• **Record set**
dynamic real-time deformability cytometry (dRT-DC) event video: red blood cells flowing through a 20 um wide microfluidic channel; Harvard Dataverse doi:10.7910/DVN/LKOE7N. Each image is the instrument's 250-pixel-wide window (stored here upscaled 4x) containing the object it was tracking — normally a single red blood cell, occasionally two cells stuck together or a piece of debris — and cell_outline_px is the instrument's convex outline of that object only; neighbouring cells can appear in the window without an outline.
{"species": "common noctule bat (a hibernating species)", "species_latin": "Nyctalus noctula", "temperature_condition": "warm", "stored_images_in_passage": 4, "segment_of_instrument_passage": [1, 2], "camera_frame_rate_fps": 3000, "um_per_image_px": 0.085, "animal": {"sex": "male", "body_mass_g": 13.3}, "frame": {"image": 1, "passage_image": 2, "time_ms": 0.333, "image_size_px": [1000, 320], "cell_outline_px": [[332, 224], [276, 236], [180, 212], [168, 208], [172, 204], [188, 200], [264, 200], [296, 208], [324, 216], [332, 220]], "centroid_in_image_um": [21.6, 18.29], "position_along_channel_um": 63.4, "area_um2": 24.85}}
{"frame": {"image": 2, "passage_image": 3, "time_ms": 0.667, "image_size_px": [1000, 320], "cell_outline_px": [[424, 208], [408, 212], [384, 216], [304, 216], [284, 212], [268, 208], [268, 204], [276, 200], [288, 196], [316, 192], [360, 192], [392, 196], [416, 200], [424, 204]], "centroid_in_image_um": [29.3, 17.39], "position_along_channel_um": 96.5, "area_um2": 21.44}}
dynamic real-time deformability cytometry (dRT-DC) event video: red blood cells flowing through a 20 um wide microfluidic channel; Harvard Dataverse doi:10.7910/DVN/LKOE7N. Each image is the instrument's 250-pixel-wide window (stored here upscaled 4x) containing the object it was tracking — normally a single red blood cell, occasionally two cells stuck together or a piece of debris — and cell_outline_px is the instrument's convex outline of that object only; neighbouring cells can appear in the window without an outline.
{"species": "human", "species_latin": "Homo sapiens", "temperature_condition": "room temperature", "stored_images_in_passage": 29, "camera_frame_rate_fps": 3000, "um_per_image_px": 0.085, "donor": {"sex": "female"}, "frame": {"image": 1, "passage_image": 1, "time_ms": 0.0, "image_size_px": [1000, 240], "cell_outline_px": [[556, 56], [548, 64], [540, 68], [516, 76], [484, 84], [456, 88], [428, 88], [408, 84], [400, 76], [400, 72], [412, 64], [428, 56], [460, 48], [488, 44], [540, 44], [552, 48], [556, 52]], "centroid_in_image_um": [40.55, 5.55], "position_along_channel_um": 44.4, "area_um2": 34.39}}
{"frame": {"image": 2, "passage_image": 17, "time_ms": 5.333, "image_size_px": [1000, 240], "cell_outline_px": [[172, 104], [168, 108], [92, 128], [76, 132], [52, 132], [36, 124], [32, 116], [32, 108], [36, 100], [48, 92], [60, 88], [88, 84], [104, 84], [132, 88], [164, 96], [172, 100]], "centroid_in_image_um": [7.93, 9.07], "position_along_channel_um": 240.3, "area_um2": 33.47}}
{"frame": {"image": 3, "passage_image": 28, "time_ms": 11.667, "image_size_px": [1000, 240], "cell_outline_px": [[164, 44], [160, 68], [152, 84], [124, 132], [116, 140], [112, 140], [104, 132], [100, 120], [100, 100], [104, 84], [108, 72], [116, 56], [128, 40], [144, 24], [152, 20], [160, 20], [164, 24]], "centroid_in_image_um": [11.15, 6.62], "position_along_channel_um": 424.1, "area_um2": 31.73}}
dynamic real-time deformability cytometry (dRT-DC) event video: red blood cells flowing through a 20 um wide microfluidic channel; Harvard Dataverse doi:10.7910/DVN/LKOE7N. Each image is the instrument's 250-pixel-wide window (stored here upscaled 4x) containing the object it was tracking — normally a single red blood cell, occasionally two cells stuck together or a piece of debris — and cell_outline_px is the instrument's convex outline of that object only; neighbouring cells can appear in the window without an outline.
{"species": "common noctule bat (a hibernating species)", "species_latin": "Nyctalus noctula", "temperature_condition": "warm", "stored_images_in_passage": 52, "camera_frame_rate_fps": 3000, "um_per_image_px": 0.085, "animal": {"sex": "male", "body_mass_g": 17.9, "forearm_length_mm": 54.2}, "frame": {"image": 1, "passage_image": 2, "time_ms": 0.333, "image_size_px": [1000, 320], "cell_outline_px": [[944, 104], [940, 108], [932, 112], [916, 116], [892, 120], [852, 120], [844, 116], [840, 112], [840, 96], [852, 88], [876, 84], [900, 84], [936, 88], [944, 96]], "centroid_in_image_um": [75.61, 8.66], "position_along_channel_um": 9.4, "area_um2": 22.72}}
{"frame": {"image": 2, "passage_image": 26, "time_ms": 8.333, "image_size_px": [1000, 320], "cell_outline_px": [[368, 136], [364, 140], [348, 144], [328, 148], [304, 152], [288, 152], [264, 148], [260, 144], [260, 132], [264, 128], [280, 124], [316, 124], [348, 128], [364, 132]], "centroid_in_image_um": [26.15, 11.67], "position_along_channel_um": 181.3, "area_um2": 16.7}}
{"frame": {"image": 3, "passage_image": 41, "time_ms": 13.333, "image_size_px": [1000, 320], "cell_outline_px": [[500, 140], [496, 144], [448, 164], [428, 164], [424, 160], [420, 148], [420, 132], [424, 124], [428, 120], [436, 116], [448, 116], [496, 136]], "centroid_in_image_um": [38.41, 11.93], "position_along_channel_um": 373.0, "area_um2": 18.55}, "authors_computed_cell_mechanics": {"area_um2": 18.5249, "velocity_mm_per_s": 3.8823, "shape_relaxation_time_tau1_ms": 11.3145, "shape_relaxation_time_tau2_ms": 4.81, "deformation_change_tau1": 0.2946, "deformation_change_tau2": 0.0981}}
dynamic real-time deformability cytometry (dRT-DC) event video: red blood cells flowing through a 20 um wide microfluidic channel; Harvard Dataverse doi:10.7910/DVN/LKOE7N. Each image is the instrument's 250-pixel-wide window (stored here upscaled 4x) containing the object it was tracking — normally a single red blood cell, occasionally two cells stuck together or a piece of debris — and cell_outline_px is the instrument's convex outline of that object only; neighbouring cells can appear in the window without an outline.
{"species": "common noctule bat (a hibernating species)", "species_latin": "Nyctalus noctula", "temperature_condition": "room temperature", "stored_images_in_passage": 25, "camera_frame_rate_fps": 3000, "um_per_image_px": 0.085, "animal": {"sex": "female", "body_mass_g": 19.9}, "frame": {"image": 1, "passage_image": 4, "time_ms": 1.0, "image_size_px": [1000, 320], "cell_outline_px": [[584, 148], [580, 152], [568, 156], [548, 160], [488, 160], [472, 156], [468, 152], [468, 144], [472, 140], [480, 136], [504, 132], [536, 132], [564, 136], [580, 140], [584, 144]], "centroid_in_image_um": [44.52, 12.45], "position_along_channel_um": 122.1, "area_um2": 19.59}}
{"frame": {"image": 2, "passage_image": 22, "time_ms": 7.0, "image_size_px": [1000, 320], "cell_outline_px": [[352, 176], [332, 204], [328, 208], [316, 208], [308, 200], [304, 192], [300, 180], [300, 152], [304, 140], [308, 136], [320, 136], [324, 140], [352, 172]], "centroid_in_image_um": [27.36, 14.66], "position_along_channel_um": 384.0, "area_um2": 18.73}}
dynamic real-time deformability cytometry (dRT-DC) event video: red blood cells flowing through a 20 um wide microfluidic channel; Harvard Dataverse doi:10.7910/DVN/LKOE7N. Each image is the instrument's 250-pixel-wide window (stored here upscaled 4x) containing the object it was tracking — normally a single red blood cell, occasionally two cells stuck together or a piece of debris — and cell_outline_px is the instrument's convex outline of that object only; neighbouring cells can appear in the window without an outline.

• **Written exercise**
Please set down each line of the records exactly as given.

• **Worked solution**
dynamic real-time deformability cytometry (dRT-DC) event video: red blood cells flowing through a 20 um wide microfluidic channel; Harvard Dataverse doi:10.7910/DVN/LKOE7N. Each image is the instrument's 250-pixel-wide window (stored here upscaled 4x) containing the object it was tracking — normally a single red blood cell, occasionally two cells stuck together or a piece of debris — and cell_outline_px is the instrument's convex outline of that object only; neighbouring cells can appear in the window without an outline.
{"species": "common noctule bat (a hibernating species)", "species_latin": "Nyctalus noctula", "temperature_condition": "warm", "stored_images_in_passage": 4, "segment_of_instrument_passage": [1, 2], "camera_frame_rate_fps": 3000, "um_per_image_px": 0.085, "animal": {"sex": "male", "body_mass_g": 13.3}, "frame": {"image": 1, "passage_image": 2, "time_ms": 0.333, "image_size_px": [1000, 320], "cell_outline_px": [[332, 224], [276, 236], [180, 212], [168, 208], [172, 204], [188, 200], [264, 200], [296, 208], [324, 216], [332, 220]], "centroid_in_image_um": [21.6, 18.29], "position_along_channel_um": 63.4, "area_um2": 24.85}}
{"frame": {"image": 2, "passage_image": 3, "time_ms": 0.667, "image_size_px": [1000, 320], "cell_outline_px": [[424, 208], [408, 212], [384, 216], [304, 216], [284, 212], [268, 208], [268, 204], [276, 200], [288, 196], [316, 192], [360, 192], [392, 196], [416, 200], [424, 204]], "centroid_in_image_um": [29.3, 17.39], "position_along_channel_um": 96.5, "area_um2": 21.44}}
dynamic real-time deformability cytometry (dRT-DC) event video: red blood cells flowing through a 20 um wide microfluidic channel; Harvard Dataverse doi:10.7910/DVN/LKOE7N. Each image is the instrument's 250-pixel-wide window (stored here upscaled 4x) containing the object it was tracking — normally a single red blood cell, occasionally two cells stuck together or a piece of debris — and cell_outline_px is the instrument's convex outline of that object only; neighbouring cells can appear in the window without an outline.
{"species": "human", "species_latin": "Homo sapiens", "temperature_condition": "room temperature", "stored_images_in_passage": 29, "camera_frame_rate_fps": 3000, "um_per_image_px": 0.085, "donor": {"sex": "female"}, "frame": {"image": 1, "passage_image": 1, "time_ms": 0.0, "image_size_px": [1000, 240], "cell_outline_px": [[556, 56], [548, 64], [540, 68], [516, 76], [484, 84], [456, 88], [428, 88], [408, 84], [400, 76], [400, 72], [412, 64], [428, 56], [460, 48], [488, 44], [540, 44], [552, 48], [556, 52]], "centroid_in_image_um": [40.55, 5.55], "position_along_channel_um": 44.4, "area_um2": 34.39}}
{"frame": {"image": 2, "passage_image": 17, "time_ms": 5.333, "image_size_px": [1000, 240], "cell_outline_px": [[172, 104], [168, 108], [92, 128], [76, 132], [52, 132], [36, 124], [32, 116], [32, 108], [36, 100], [48, 92], [60, 88], [88, 84], [104, 84], [132, 88], [164, 96], [172, 100]], "centroid_in_image_um": [7.93, 9.07], "position_along_channel_um": 240.3, "area_um2": 33.47}}
{"frame": {"image": 3, "passage_image": 28, "time_ms": 11.667, "image_size_px": [1000, 240], "cell_outline_px": [[164, 44], [160, 68], [152, 84], [124, 132], [116, 140], [112, 140], [104, 132], [100, 120], [100, 100], [104, 84], [108, 72], [116, 56], [128, 40], [144, 24], [152, 20], [160, 20], [164, 24]], "centroid_in_image_um": [11.15, 6.62], "position_along_channel_um": 424.1, "area_um2": 31.73}}
dynamic real-time deformability cytometry (dRT-DC) event video: red blood cells flowing through a 20 um wide microfluidic channel; Harvard Dataverse doi:10.7910/DVN/LKOE7N. Each image is the instrument's 250-pixel-wide window (stored here upscaled 4x) containing the object it was tracking — normally a single red blood cell, occasionally two cells stuck together or a piece of debris — and cell_outline_px is the instrument's convex outline of that object only; neighbouring cells can appear in the window without an outline.
{"species": "common noctule bat (a hibernating species)", "species_latin": "Nyctalus noctula", "temperature_condition": "warm", "stored_images_in_passage": 52, "camera_frame_rate_fps": 3000, "um_per_image_px": 0.085, "animal": {"sex": "male", "body_mass_g": 17.9, "forearm_length_mm": 54.2}, "frame": {"image": 1, "passage_image": 2, "time_ms": 0.333, "image_size_px": [1000, 320], "cell_outline_px": [[944, 104], [940, 108], [932, 112], [916, 116], [892, 120], [852, 120], [844, 116], [840, 112], [840, 96], [852, 88], [876, 84], [900, 84], [936, 88], [944, 96]], "centroid_in_image_um": [75.61, 8.66], "position_along_channel_um": 9.4, "area_um2": 22.72}}
{"frame": {"image": 2, "passage_image": 26, "time_ms": 8.333, "image_size_px": [1000, 320], "cell_outline_px": [[368, 136], [364, 140], [348, 144], [328, 148], [304, 152], [288, 152], [264, 148], [260, 144], [260, 132], [264, 128], [280, 124], [316, 124], [348, 128], [364, 132]], "centroid_in_image_um": [26.15, 11.67], "position_along_channel_um": 181.3, "area_um2": 16.7}}
{"frame": {"image": 3, "passage_image": 41, "time_ms": 13.333, "image_size_px": [1000, 320], "cell_outline_px": [[500, 140], [496, 144], [448, 164], [428, 164], [424, 160], [420, 148], [420, 132], [424, 124], [428, 120], [436, 116], [448, 116], [496, 136]], "centroid_in_image_um": [38.41, 11.93], "position_along_channel_um": 373.0, "area_um2": 18.55}, "authors_computed_cell_mechanics": {"area_um2": 18.5249, "velocity_mm_per_s": 3.8823, "shape_relaxation_time_tau1_ms": 11.3145, "shape_relaxation_time_tau2_ms": 4.81, "deformation_change_tau1": 0.2946, "deformation_change_tau2": 0.0981}}
dynamic real-time deformability cytometry (dRT-DC) event video: red blood cells flowing through a 20 um wide microfluidic channel; Harvard Dataverse doi:10.7910/DVN/LKOE7N. Each image is the instrument's 250-pixel-wide window (stored here upscaled 4x) containing the object it was tracking — normally a single red blood cell, occasionally two cells stuck together or a piece of debris — and cell_outline_px is the instrument's convex outline of that object only; neighbouring cells can appear in the window without an outline.
{"species": "common noctule bat (a hibernating species)", "species_latin": "Nyctalus noctula", "temperature_condition": "room temperature", "stored_images_in_passage": 25, "camera_frame_rate_fps": 3000, "um_per_image_px": 0.085, "animal": {"sex": "female", "body_mass_g": 19.9}, "frame": {"image": 1, "passage_image": 4, "time_ms": 1.0, "image_size_px": [1000, 320], "cell_outline_px": [[584, 148], [580, 152], [568, 156], [548, 160], [488, 160], [472, 156], [468, 152], [468, 144], [472, 140], [480, 136], [504, 132], [536, 132], [564, 136], [580, 140], [584, 144]], "centroid_in_image_um": [44.52, 12.45], "position_along_channel_um": 122.1, "area_um2": 19.59}}
{"frame": {"image": 2, "passage_image": 22, "time_ms": 7.0, "image_size_px": [1000, 320], "cell_outline_px": [[352, 176], [332, 204], [328, 208], [316, 208], [308, 200], [304, 192], [300, 180], [300, 152], [304, 140], [308, 136], [320, 136], [324, 140], [352, 172]], "centroid_in_image_um": [27.36, 14.66], "position_along_channel_um": 384.0, "area_um2": 18.73}}
dynamic real-time deformability cytometry (dRT-DC) event video: red blood cells flowing through a 20 um wide microfluidic channel; Harvard Dataverse doi:10.7910/DVN/LKOE7N. Each image is the instrument's 250-pixel-wide window (stored here upscaled 4x) containing the object it was tracking — normally a single red blood cell, occasionally two cells stuck together or a piece of debris — and cell_outline_px is the instrument's convex outline of that object only; neighbouring cells can appear in the window without an outline.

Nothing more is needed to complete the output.